According to Feathers, even though there are alternative modules to link against in functional languages, “it’s clunky”, with exception of Haskel where “most of the code that you'd ever want to avoid in a test can be sequestered in a monad”

In spite of the fact that Feathers stresses that he is aware that one could argue that “functional purity obviates any need to unit test”, many commentators fiercely argued that he does not take into consideration the specificity of functional languages and opportunities that they offer. Erikd expressed a feeling that Feathers applies Java constructs and idioms to functional code:

Firstly he seems to be writing Java code using Ocaml's syntax and then complains that Ocaml is not enough like Java. His conclusion is hardly surprising. Ocaml is simply not designed for writing Java-like object oriented code.  
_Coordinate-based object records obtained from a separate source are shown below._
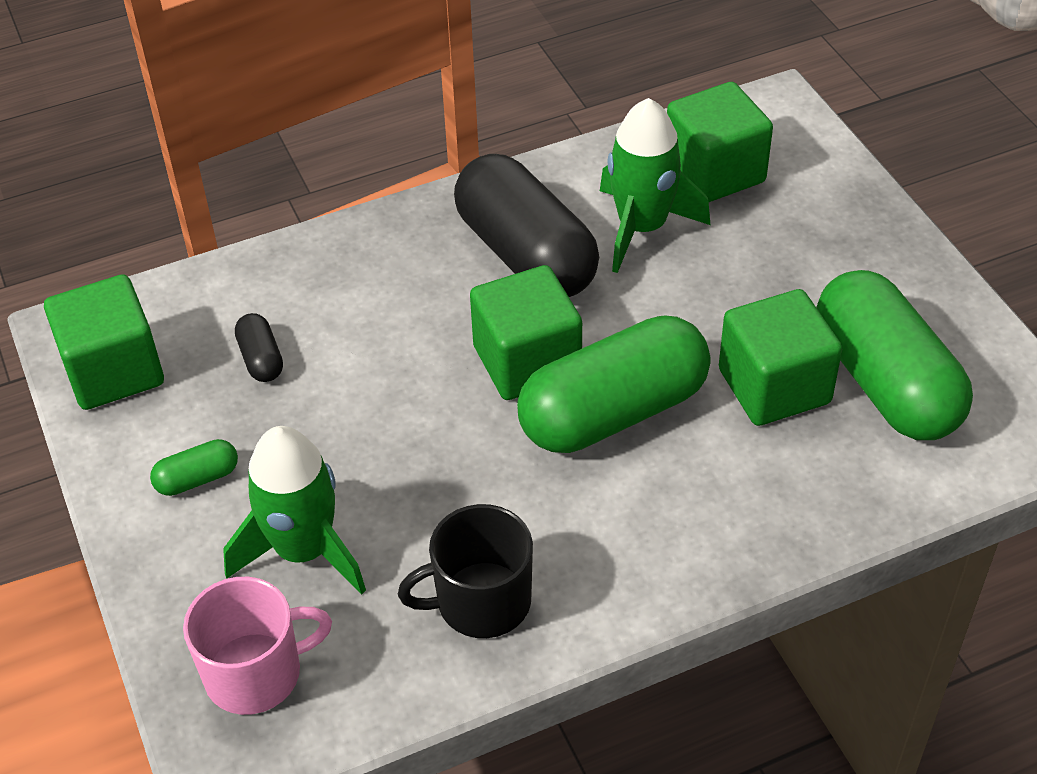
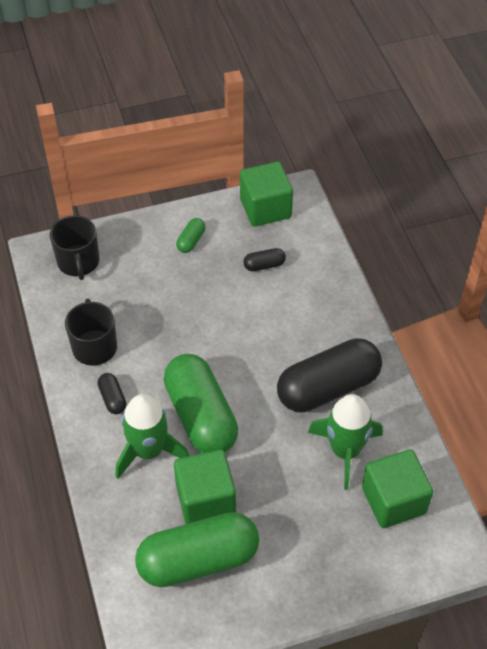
camera: 95 degrees right, 5 degrees up
(197, 478) = (191, 241): green capsule -> green capsule turned 45 degrees clockwise
(255, 673) = (78, 262): pink mug -> black mug
(303, 550) = (140, 280): green rocket -> green rocket (148, 451)
(527, 361) = (244, 380): green cube -> none
(600, 549) = (112, 398): none -> black capsule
The second problem is his claim that testing in functional languages is more difficult than with Java. While this may be true when writing Java code with Ocaml's syntax, it is not true for the more general case of writing idiomatic Ocaml or functional code.

Many proponents of functional languages stress that in functional programming side-effects are isolated, and this, according to Greg M., prevents from writing code that would require refactoring and makes testing easy:

Functional languages make it easy to structure your code with all that nasty stuff seperated off at the top-level and keep your core logic pure.  

[…] 

Unit testing is so much easier when your units are guaranteed truly independent! Or at worst the dependencies are clear and explicit.

Robert Goldman also argues that “the heavy use of state in conventional object-oriented programming is detrimental to testing”, because one needs to “build up large bodies of interconnected objects in order to set the stage for the tests, and there may be additional complications in checking that the expected side-effects have occurred”, whereas “in a purely functional framework such as Haskell, any of these problems would have to be encapsulated in a Monad”. As highlighted by Greg Monads allow writing “one piece of code that creates (on-the-fly) a list/stream of IO commands, and another piece of code consumes the stream and decides how to execute those commands.” 

In the same vein, Ericd insists on the fact that in functional programming there is no internal state, thus no state transition handle. To test “a module or system without mutable state” one simply will not need the kind of testing Feathers is talking about:  

The only testing left is to collect a bunch of inputs that test for all the boundary conditions, pass each through the function under test and validate the output.  

[...]


If the components (ie pure functions) can be tested separately and shown to be correct, the composition of these pure functions is also correct

Feathers responds that he is “very aware of functional purity and the fact that code that's designed well shouldn't have these problems”. He emphasizes, however, that not all code is well designed and that “Haskell is the one FP language out that really forces you to separate side-effects”, whereas in others, e.g. OCaml or Scala, “there doesn't seem to be anything that keeps people from messing up” 

Nevertheless, many of Feathers detractors believe that the only way to mess up with functional code is to use non functional idioms while coding in functional languages. Goldman asserts, for instance, that programs with side-effects are “admitted by non-functional parts of hybrid languages like ML, Ocaml, and Common Lisp” and avoided otherwise. And Greg goes along the same lines arguing that unless one fights against the functional language by writing code in a non-functional idiom, there is no way to “get the IoC and seperation-of-concern issues you [get] with imperative OO code.” This is why Erikd insists on the fact that writing quality code in functional languages requires from people coming from OO backgrounds to discard “old habits and ways of thinking” and to ignore “object oriented and imperative programming features for as long as possible.”